La Turquie risque de se voir exclue du programme d’avions de combat interarmées F-35 dirigé par les États-Unis, si elle continue à acheter des systèmes de défense antiaérienne S-400 à la Russie, indique un rapport du Pentagone obtenu par l’agence Anadolu.
Le rapport avait été envoyé au Congrès plus tôt ce mois-ci dans le cadre d’un amendement à la Loi sur l’autorisation de la défense nationale (NDAA), qui interdit la vente de F-35 à la Turquie jusqu’à ce que le Pentagone publie un rapport sur les relations turco-américaines.
Il comprend une évaluation de la participation de la Turquie au programme ainsi que des risques liés à l’achat par Ankara du système de défense antiaérienne russe S-400.
Le rapport souligne l’engagement de la Turquie à consacrer 2 % du PIB à ses dépenses de défense d’ici 2024, comme l’avait demandé le président américain Donald Trump aux alliés de l’OTAN.
« En dépit des tensions bilatérales, la Turquie reste un partenaire militaire productif dans de nombreux domaines, notamment en mettant des bases à notre disposition et en nous facilitant l’accès, ainsi qu’un contributeur clé aux missions de l’OTAN », affirme le rapport.
Le Pentagone a toutefois déclaré qu’il « réévaluera la participation continue de la Turquie au programme F-35 en tant que l’un des huit pays partenaires qui devraient continuer d’acheter des S-400 ».
La Turquie avait annoncé avoir conclu un accord avec la Russie en vue d’obtenir la première livraison des systèmes de défense antiaérienne S-400 d’ici juillet 2019, dans le but de répondre à ses besoins en matière de défense.
« Le gouvernement américain a clairement indiqué au gouvernement turc que l’achat du S-400 aurait des conséquences négatives inévitables sur les relations bilatérales américano-turques, ainsi que sur le rôle de la Turquie au sein de l’OTAN », prévient le rapport.
Vladimir Poutine, le président russe, a affirmé à ce sujet que les deux parties du contrat n’ont pas d’autre solution que d’utiliser leurs monnaies nationales pour conclure l’accord.
Parmi les conséquences potentielles figurent les sanctions, et notamment un gel de tout autre transfert d’armes américaines vers la Turquie.

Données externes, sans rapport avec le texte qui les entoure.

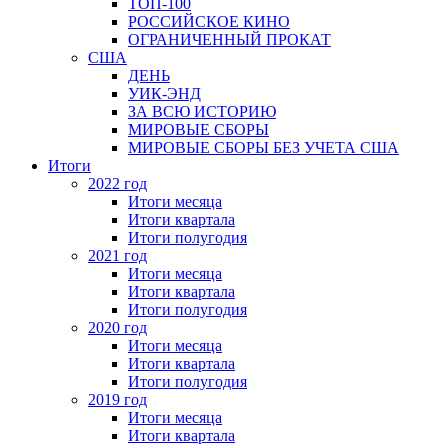
ТОП-100
РОССИЙСКОЕ КИНО
ОГРАНИЧЕННЫЙ ПРОКАТ
США
ДЕНЬ
УИК-ЭНД
ЗА ВСЮ ИСТОРИЮ
МИРОВЫЕ СБОРЫ
МИРОВЫЕ СБОРЫ БЕЗ УЧЕТА США
Итоги
2022 год
Итоги месяца
Итоги квартала
Итоги полугодия
2021 год
Итоги месяца
Итоги квартала
Итоги полугодия
2020 год
Итоги месяца
Итоги квартала
Итоги полугодия
2019 год
Итоги месяца
Итоги квартала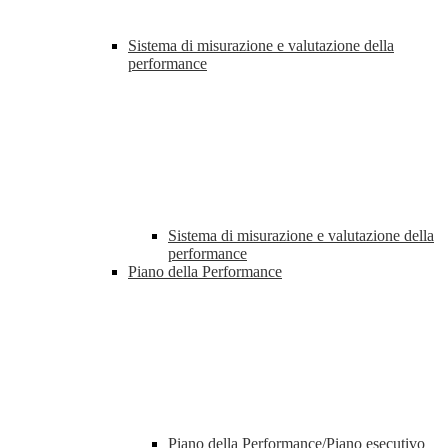
Sistema di misurazione e valutazione della
performance
Sistema di misurazione e valutazione della
performance
Piano della Performance
Piano della Performance/Piano esecutivo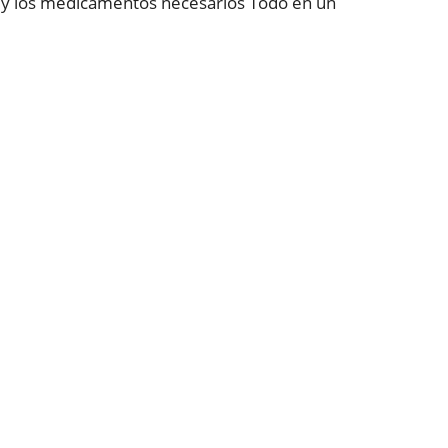
y los medicamentos necesarios Todo en un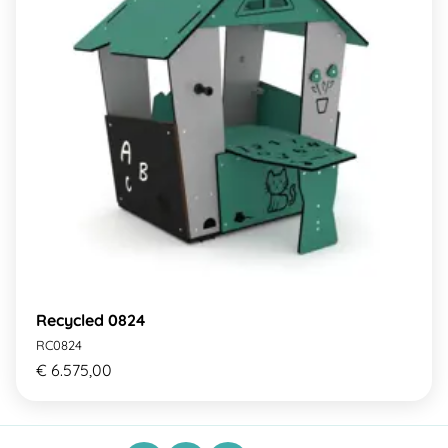
Recycled 0824
RC0824
€ 6.575,00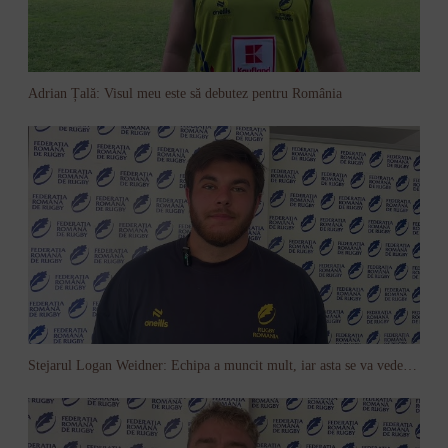
Adrian Țală: Visul meu este să debutez pentru România
Stejarul Logan Weidner: Echipa a muncit mult, iar asta se va vedea în meciurile de la Nations Cup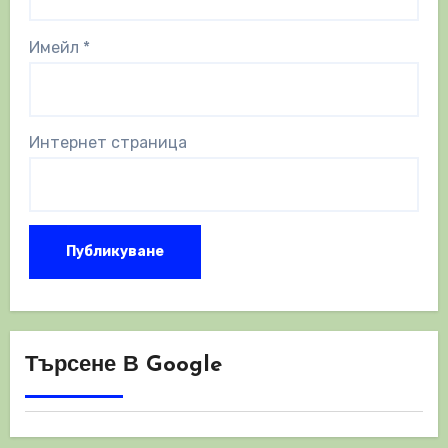
Имейл
*
Интернет страница
Търсене В Google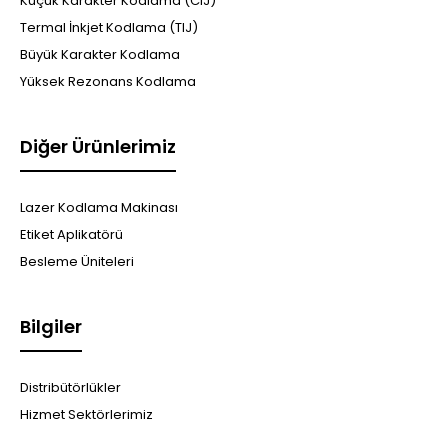
Küçük Karakter Kodlama (CIJ)
Termal İnkjet Kodlama (TIJ)
Büyük Karakter Kodlama
Yüksek Rezonans Kodlama
Diğer Ürünlerimiz
Lazer Kodlama Makinası
Etiket Aplikatörü
Besleme Üniteleri
Bilgiler
Distribütörlükler
Hizmet Sektörlerimiz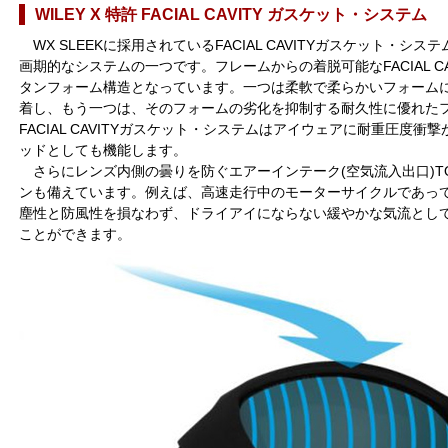
WILEY X 特許 FACIAL CAVITY ガスケット・システム
WX SLEEKに採用されているFACIAL CAVITYガスケット・システ
画期的なシステムの一つです。フレームからの着脱可能なFACIAL CA
タンフォーム構造となっています。一つは柔軟で柔らかいフォーム
着し、もう一つは、そのフォームの劣化を抑制する耐久性に優れた
FACIAL CAVITYガスケット・システムはアイウェアに耐重圧度
ッドとしても機能します。
さらにレンズ内側の曇りを防ぐエアーインテーク(空気流入出口)TO
ンも備えています。例えば、高速走行中のモーターサイクルであっ
塵性と防風性を損なわず、ドライアイにならない緩やかな気流とし
ことができます。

Le Pentagone a toutefois présenté une solution de rechange aux systèmes de missiles russes, affirmant que les États-Unis pourraient doter la Turquie de systèmes de défense répondant à toutes les exigences du pays si Ankara renonçait à acheter des S-400.

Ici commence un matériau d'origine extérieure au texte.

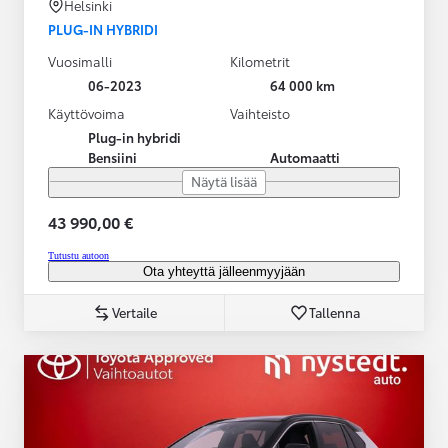
Helsinki
PLUG-IN HYBRIDI
Vuosimalli
Kilometrit
06-2023
64 000 km
Käyttövoima
Vaihteisto
Plug-in hybridi
Bensiini
Automaatti
Näytä lisää
43 990,00 €
Tutustu autoon
Ota yhteyttä jälleenmyyjään
Vertaile
Tallenna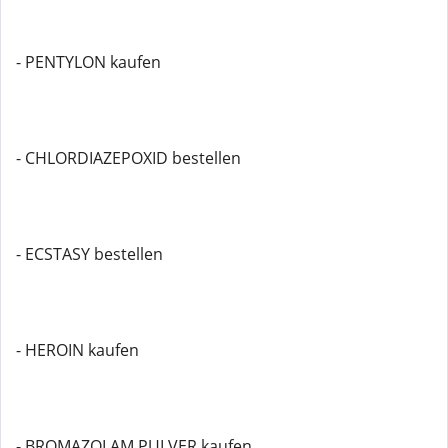
- PENTYLON kaufen
- CHLORDIAZEPOXID bestellen
- ECSTASY bestellen
- HEROIN kaufen
- BROMAZOLAM PULVER kaufen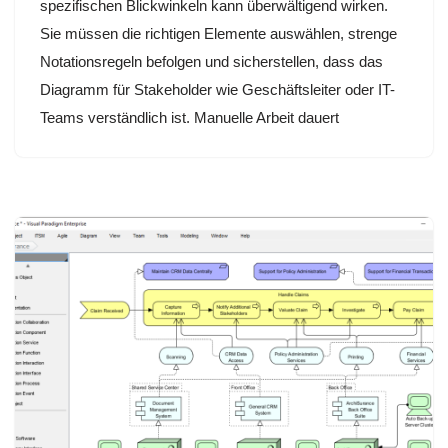
spezifischen Blickwinkeln kann überwältigend wirken.
Sie müssen die richtigen Elemente auswählen, strenge
Notationsregeln befolgen und sicherstellen, dass das
Diagramm für Stakeholder wie Geschäftsleiter oder IT-
Teams verständlich ist. Manuelle Arbeit dauert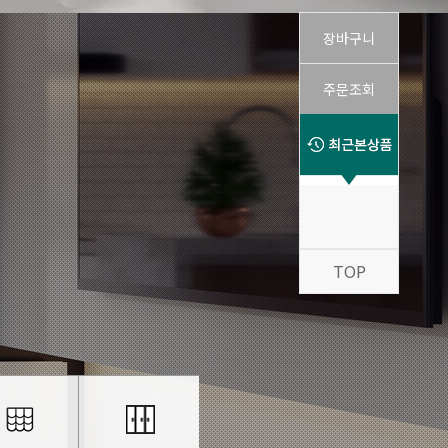
장바구니
주문조회
TOP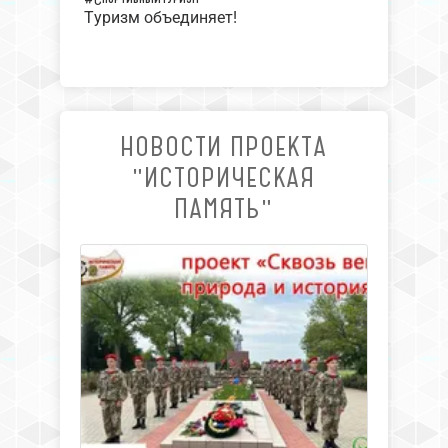
Туризм объединяет!
НОВОСТИ ПРОЕКТА
"ИСТОРИЧЕСКАЯ
ПАМЯТЬ"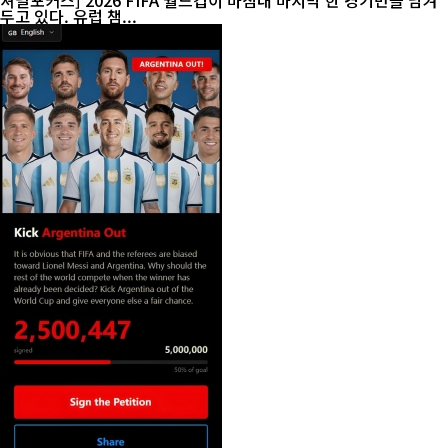
셔널포커스] 2026 FIFA 월드컵이 마침내 마지막 한 경기만을 남겨
두고 있다. 유럽 챔...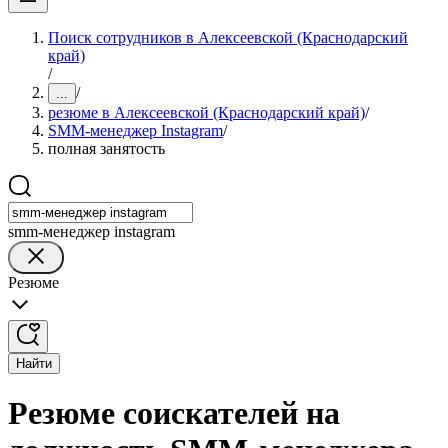
Поиск сотрудников в Алексеевской (Краснодарский
край)
/
/
...
резюме в Алексеевской (Краснодарский край)
/
SMM-менеджер Instagram
/
полная занятость
smm-менеджер instagram
Резюме
Найти
Резюме соискателей на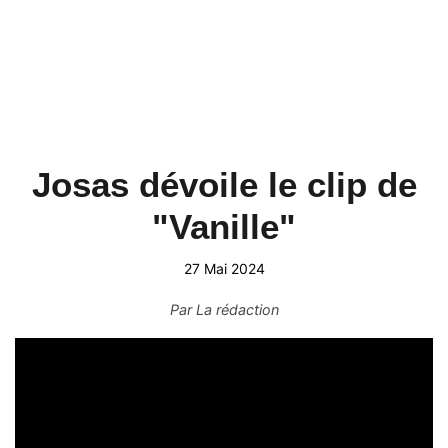
Josas dévoile le clip de
"Vanille"
27 Mai 2024
Par
La rédaction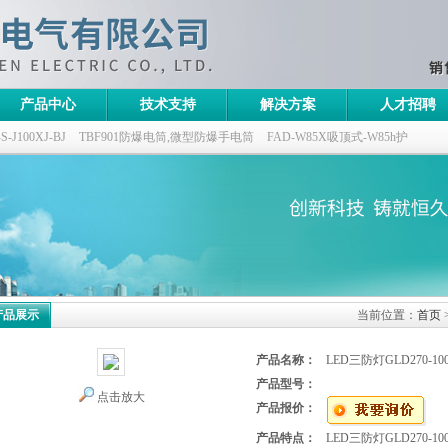
产品中心
技术支持
解决方案
人才招聘
100XJ-BJ
TBF901防爆电筒,微型防爆手电筒
FAD-W85X吸顶式-W85h护
灯,三防无极灯
150w/220v防水防尘防震户外投光灯
GTD5130-L400,400w/220v
产品展示
当前位置：
首页
产品名称：
LED三防灯GLD270-1
产品型号：
点击放大
产品报价：
产品特点：
LED三防灯GLD270-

En attente de l’approbation du Congrès, Ankara désire d’acquérir 100 avions de combat F-35, dont trente ont déjà vu leur vente approuvée.
La Turquie a rejoint le programme Joint Strike Fighter (JSF) pour la première fois en 2002, après avoir investi plus de 1,25 milliard de dollars. Elle « fabrique également diverses pièces d’avion pour toutes les variations et tous les clients du F-35 ».
Mais le budget 2019 du Pentagone, signé par le président américain Donald Trump, a gelé la livraison des avions de combat F-35 à la Turquie.